THE TASK:
For the entries that follow, tally the lines holding the string "Belügyminisztérium". Give the total and nothing else.

RECORD SET:
=== Begin Enclosure ===

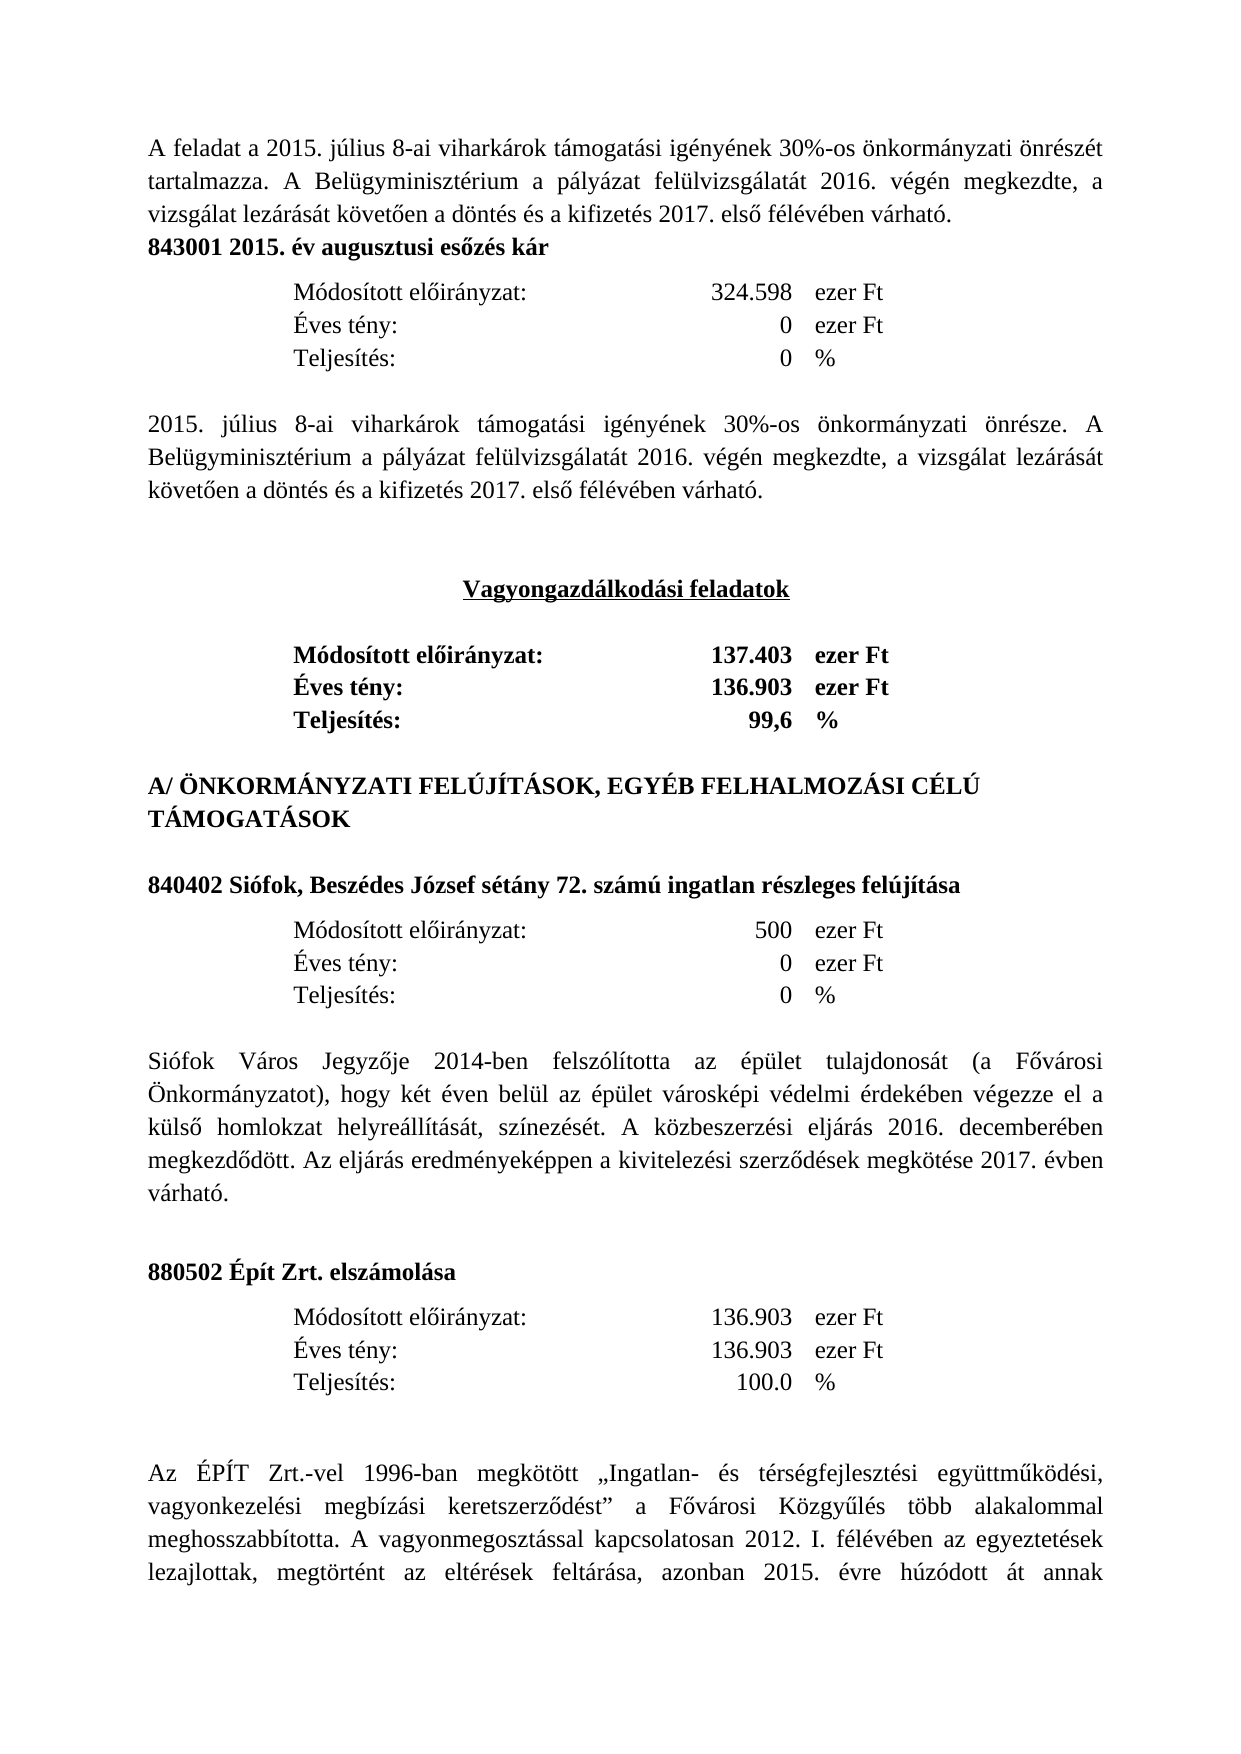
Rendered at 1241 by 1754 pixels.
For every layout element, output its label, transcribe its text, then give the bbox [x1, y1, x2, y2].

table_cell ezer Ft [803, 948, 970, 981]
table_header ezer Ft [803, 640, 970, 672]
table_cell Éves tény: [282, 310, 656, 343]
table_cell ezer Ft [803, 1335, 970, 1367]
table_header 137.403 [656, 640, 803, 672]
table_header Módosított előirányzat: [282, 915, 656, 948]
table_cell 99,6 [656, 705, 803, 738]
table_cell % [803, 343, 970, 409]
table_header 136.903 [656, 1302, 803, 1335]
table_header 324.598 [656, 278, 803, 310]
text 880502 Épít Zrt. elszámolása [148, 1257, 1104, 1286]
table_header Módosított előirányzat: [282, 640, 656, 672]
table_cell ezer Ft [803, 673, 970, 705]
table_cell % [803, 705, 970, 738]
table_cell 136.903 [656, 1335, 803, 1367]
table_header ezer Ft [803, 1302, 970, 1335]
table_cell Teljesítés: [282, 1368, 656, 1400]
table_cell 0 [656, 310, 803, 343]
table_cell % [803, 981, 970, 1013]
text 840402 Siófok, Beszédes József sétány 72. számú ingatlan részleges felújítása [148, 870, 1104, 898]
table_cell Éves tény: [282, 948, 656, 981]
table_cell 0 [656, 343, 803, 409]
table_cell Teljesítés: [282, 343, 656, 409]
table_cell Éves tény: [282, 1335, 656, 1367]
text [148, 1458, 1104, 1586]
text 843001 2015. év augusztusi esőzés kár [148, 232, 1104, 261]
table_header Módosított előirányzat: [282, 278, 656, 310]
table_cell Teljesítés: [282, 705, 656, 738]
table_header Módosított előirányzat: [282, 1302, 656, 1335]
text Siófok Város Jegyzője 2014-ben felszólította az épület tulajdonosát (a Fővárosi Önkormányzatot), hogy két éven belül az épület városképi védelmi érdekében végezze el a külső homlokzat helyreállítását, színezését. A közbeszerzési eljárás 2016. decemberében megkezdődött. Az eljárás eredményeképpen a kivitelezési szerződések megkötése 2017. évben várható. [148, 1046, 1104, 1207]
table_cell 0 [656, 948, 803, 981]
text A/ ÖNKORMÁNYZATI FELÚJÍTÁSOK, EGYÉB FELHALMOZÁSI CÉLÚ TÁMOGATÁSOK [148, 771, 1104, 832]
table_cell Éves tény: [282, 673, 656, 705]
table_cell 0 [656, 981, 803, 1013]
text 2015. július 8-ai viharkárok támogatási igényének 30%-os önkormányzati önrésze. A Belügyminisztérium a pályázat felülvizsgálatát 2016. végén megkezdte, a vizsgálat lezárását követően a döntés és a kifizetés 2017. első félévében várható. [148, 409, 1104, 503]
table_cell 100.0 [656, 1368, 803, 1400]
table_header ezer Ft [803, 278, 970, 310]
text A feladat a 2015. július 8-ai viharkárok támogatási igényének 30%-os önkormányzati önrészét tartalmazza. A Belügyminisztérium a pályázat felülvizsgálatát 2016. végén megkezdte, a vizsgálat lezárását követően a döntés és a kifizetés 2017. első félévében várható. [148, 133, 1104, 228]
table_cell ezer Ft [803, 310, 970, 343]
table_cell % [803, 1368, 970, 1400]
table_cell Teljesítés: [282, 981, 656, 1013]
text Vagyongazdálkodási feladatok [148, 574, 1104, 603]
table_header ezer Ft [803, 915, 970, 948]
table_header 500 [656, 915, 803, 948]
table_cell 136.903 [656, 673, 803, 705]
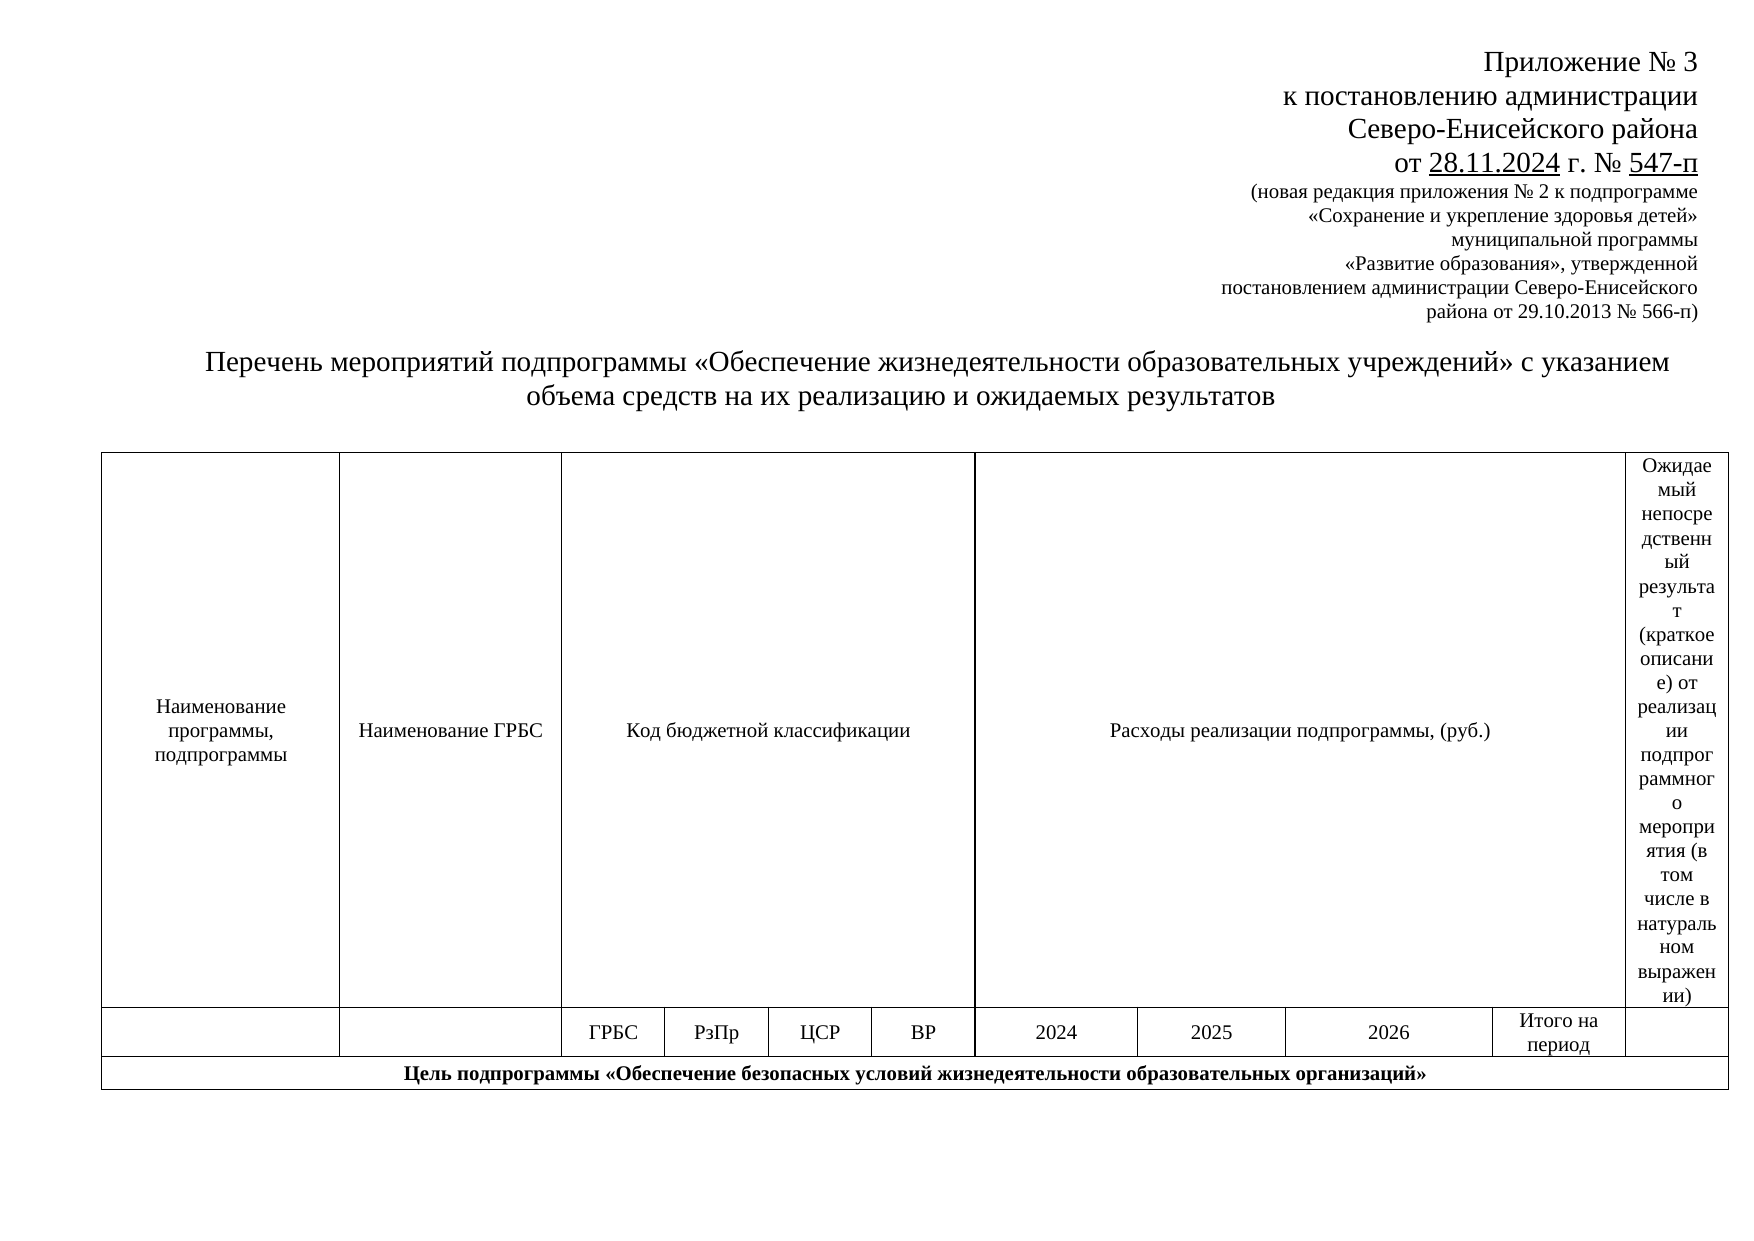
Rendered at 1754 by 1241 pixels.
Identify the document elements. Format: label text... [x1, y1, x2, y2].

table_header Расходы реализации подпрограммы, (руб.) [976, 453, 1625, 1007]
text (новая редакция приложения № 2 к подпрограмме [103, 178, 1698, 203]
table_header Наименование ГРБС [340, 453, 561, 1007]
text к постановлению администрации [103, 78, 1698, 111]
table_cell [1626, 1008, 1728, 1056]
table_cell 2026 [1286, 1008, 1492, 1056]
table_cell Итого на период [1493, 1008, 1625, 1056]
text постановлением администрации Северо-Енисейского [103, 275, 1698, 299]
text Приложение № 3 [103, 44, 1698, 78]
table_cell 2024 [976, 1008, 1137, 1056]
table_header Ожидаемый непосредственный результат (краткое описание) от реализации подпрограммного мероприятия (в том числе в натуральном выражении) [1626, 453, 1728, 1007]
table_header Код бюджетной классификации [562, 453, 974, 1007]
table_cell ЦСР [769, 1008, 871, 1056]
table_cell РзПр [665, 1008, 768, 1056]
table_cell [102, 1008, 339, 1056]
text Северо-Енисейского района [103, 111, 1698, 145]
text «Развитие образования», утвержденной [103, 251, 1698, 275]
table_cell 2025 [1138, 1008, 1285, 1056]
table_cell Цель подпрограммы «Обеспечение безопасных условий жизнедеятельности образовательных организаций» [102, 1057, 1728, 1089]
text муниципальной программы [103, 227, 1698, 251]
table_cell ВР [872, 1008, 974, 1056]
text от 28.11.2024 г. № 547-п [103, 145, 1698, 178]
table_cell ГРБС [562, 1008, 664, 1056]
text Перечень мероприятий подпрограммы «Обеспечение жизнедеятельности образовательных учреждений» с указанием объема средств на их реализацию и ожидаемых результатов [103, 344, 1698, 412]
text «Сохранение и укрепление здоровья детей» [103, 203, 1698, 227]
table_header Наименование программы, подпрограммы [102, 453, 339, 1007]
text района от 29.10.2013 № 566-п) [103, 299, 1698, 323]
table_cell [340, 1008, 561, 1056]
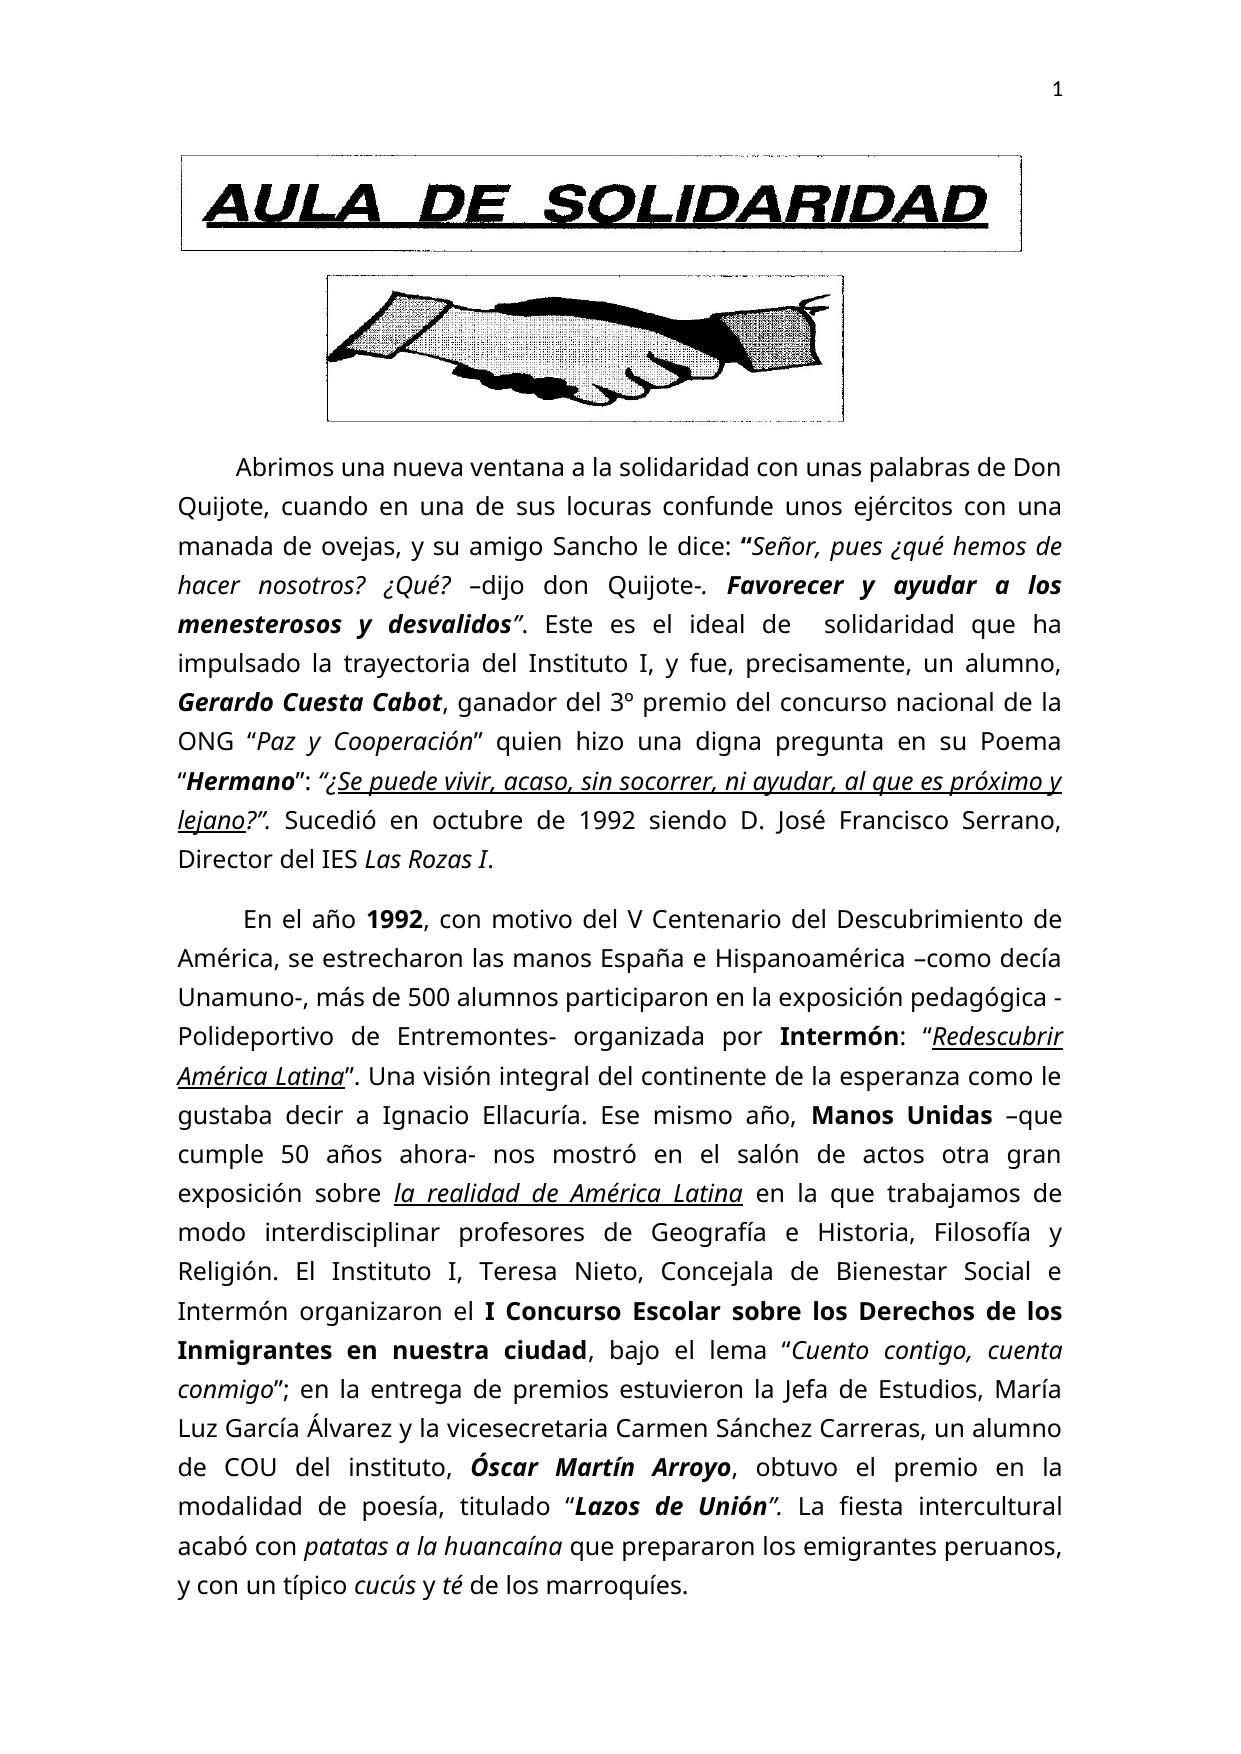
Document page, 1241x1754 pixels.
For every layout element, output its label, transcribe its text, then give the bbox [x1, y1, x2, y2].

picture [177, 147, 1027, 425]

=== End Enclosure ===

WRITTEN SOLUTION:
2